Harcèlement sexuel: 17 anciennes ministres disent stop au silence et à l’impunité
Illustration du harcèlement au travail. Un homme et une femme entrent en contact autour d une photocopieuse.© BAM/IP3
Nous ne nous tairons plus: après les révélations visant un député, dix-sept anciennes ministres françaises ont lancé dimanche un appel inédit pour dire stop au silence et à l’impunité face au harcèlement sexuel, cinq ans après l’affaire DSK.

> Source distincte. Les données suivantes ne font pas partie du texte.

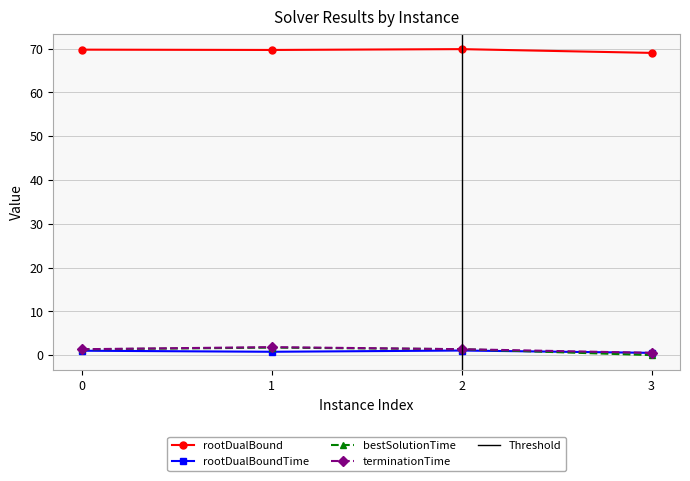

What is the value of the rootDualBound point at the 3rd from the left?

69.9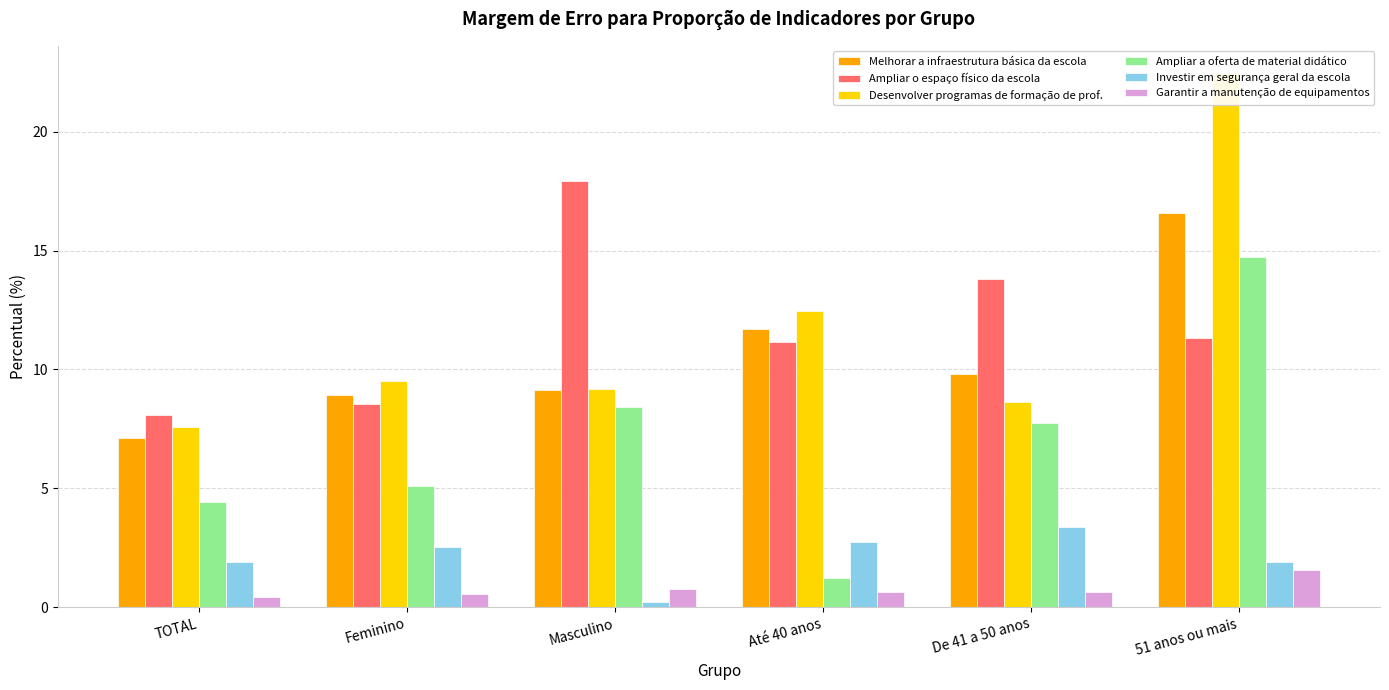

Which series has the largest total across all categories?

Ampliar o espaço físico da escola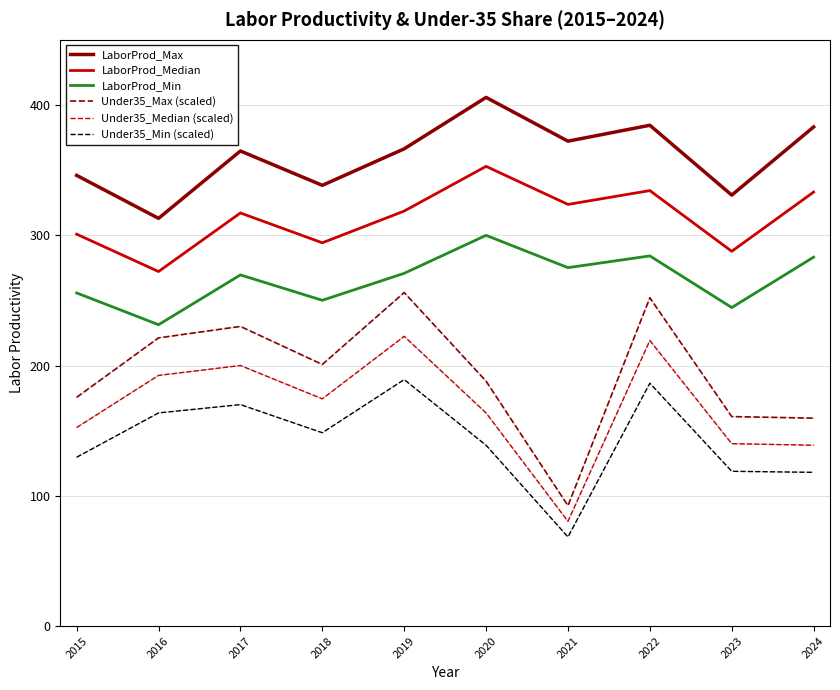

True or false: Under35_Min (scaled) has a value of 74.0 at 2019.

False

Cela suffit. L’impunité, c’est fini. Nous ne nous tairons plus. Nous dénoncerons systématiquement toutes les remarques sexistes, les gestes déplacés, les comportements inappropriés. Nous encourageons toutes les victimes de harcèlement sexuel et d’agressions sexuelles à parler et à porter plainte, écrivent ces ex ministres de tous bords dans un appel publié par le Journal du Dimanche.
Nous demandons à nos partis et à nos groupes politiques de vérifier si de tels actes ont été commis et, si tel a été le cas, d’aider les victimes à faire éclater la vérité, écrivent ces femmes, révoltées par les témoignages contre le député écologiste Denis Baupin, époux de la ministre du Logement Emmanuelle Cosse.

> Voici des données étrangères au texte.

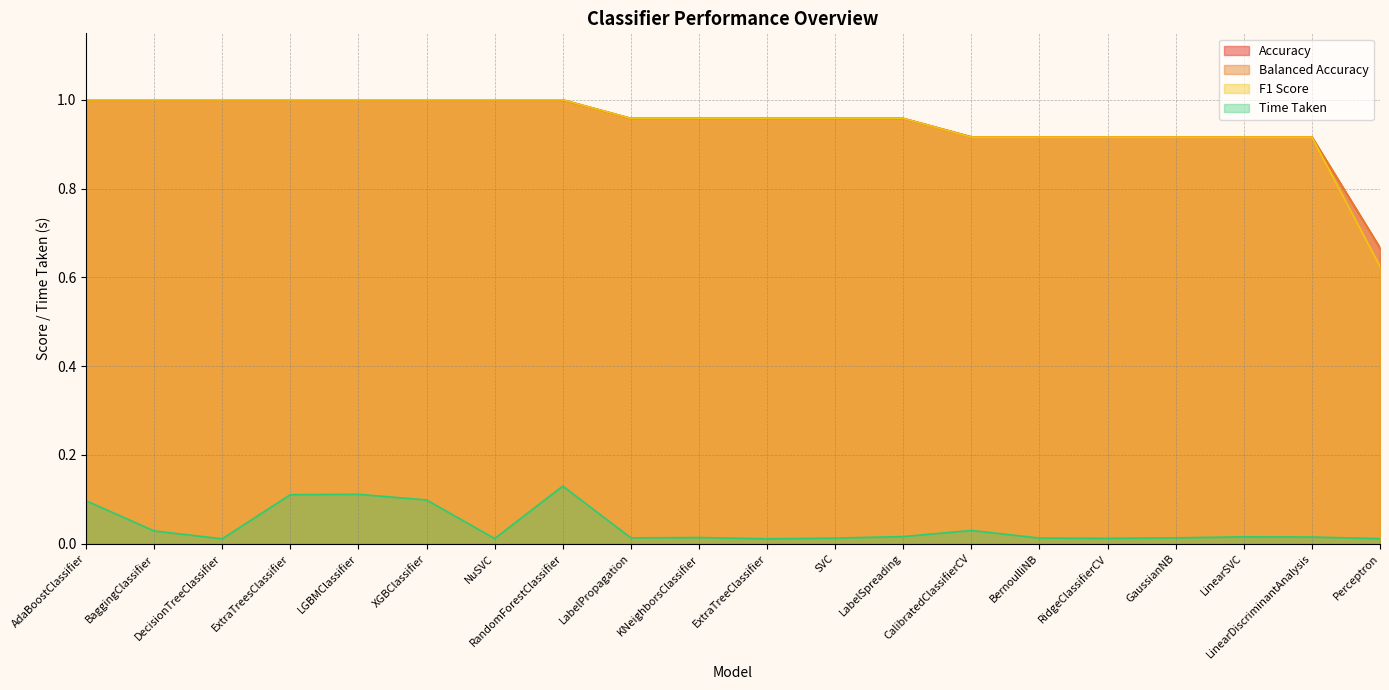

What is the average value of the F1 Score series?

0.9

La semaine dernière, huit femmes, dont quatre élues, ont accusé ce député de harcèlements sexuels et d’agression. L’intéressé a rejeté ces allégations tandis que la justice a ouvert une enquête.
Cinq ans après les révélations sexuelles sur l’ex-directeur général du FMI Dominique Strauss Kahn, qui avait dû faire face à des accusations d’agression sexuelle à New York (abandonnées à la suite de déclarations contradictoires de la victime présumée, alors qu’un accord amiable était trouvé au civil), ces anciennes ministres jugent que cette fois, c’est trop.
Parmi les signataires figurent les écologistes Cécile Duflot, Corinne Lepage, Dominique Voynet, les ex ministres de droite Roselyne Bachelot, Nathalie Kosciusko-Morizet, Valérie Pécresse et de gauche Elisabeth Guigou, Aurélie Filippetti, Fleur Pellerin.
Ont également signé l’appel l’actuelle directrice du FMI, l’ex ministre de droite Christine Lagarde, et Monique Pelletier, ministre sous la présidence de Valéry Giscard d’Estaing (1974-1981) et qui vient de briser le silence 37 ans après avoir été agressée par un sénateur.
Les ex ministres plaident pour l’allongement des délais de prescription en matière d’agression sexuelle, aujourd’hui de trois ans, la possibilité pour les associations compétentes de porter plainte en lieu et place des victimes ou encore l’instruction donnée aux parquets de poursuivre systématiquement en cas de harcèlement.
La ministre des Droits des femmes, Laurence Rossignol, a rappelé dimanche sur la chaîne France 3 que deux de ces propositions étaient en cours d’adoption ou d’élaboration, à savoir le rallongement des délais de prescription, et la possibilité pour les associations de déposer plainte.
Rare homme à être intervenu dans ce débat dimanche, le Premier ministre Manuel Valls a exprimé sur Twitter son soutien à l’initiative de ces femmes.
La porte-parole du parti Lutte ouvrière, Nathalie Arthaud, a toutefois pris ses distances avec les signataires en leur reprochant d’avoir pratiqué l’omerta alors qu’elles avaient bien des moyens de se faire entendre et de se faire respecter, contrairement aux ouvrières et aux ’employées.
Elles ont préféré leur carrière à leur dignité de femme, a-t-elle accusé, ajoutant que, dans la lutte contre le harcèlement, elle ne compterait pas sur ces dirigeantes politiques mais sur toutes les femmes qui se battent au quotidien.